Peek is intrigued by the park-and-ride lot and says it must be a convenient option for it to be popular with workers. He says he is interested in how a lot would influence traffic, how personal safety will be protected at such an outlying lot and where snow will be stored.

"If a worker finds it less of a hassle to park and ride, they’ll use it," Peek says, adding that more transit options, such as from the private sector, could serve Quinn’s Junction beneficially someday.

Peek, who is 50 years old and has lived in Park City most of the last 26 years, is a general contractor and once served on City Hall’s now-defunct Historic District Commission, a panel that held some powers over building designs in Old Town and was replaced by a similar group known as the Historic Preservation Board.

He is one of three brothers who work in the area, with Tom Peek being a real estate agent and Bob Peek running a house-painting contractor. Peek says he does not foresee conflicts of interests.

He lives in Park Meadows after living in Old Town for about 12 years.

Peek worries about Parkites one day leaving the city because they find it lacks the atmosphere that attracted them.

"If the local residents don’t find this a good, healthy, safe place to live and start moving away, that’s unfortunate," Peek says.

He recalls two well-publicized decisions that engaged Parkites — Empire Pass and the renovation of the Carl Winters Building into the Park City Library and Education Center. Peek says regular Parkites were influential in the Empire Pass talks, convincing the developer to alter the project.

Peek and Murphy replace Jim Barth and Mark Sletten, who each stepped off the Planning Commission before their terms expired. The terms end in July 2009.

Peek foresees the Planning Commission wrangling about the Sweeney family’s Treasure Hill plans on the slopes of Park City Mountain Resort, one of the larger proposals he will likely see as a Planning Commissioner.
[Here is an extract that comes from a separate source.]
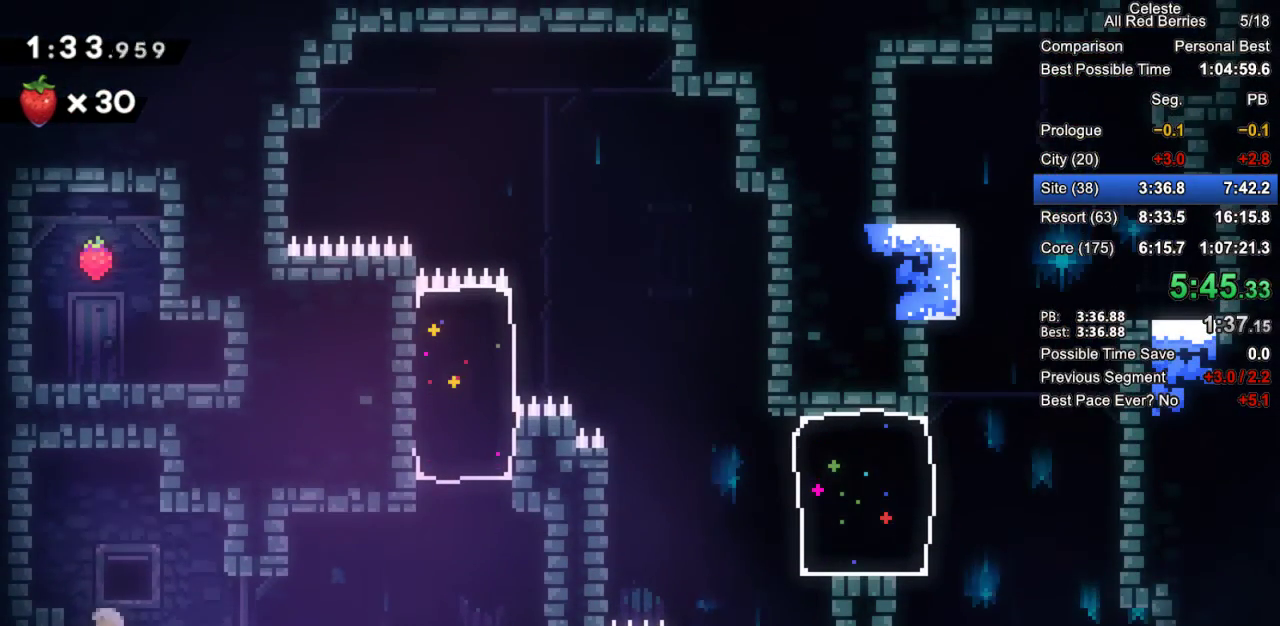
{"keys": ["grab", "jump2", "right"], "events": [[117, "grab", "down"], [167, "dash", "down"], [167, "down", "down"], [167, "left", "up"], [167, "right", "down"], [300, "dash", "up"], [400, "down", "up"], [400, "jump2", "down"]]}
Talks stalled months ago, with the Sweeneys reconsidering designs and neighbors on streets like Empire Avenue and Lowell Avenue leery of more traffic. The family wants to build the project on a hillside immediately west of Old Town, and the Sweeneys hold longstanding development rights at the site.

Peek says he has not followed the Treasure Hill discussions closely, but he worries about traffic. But Peek also acknowledges the Sweeney blueprints appear to be preferred to a spread-out project on the high-profile hillside.

"The alternative is a sprawling development," he says.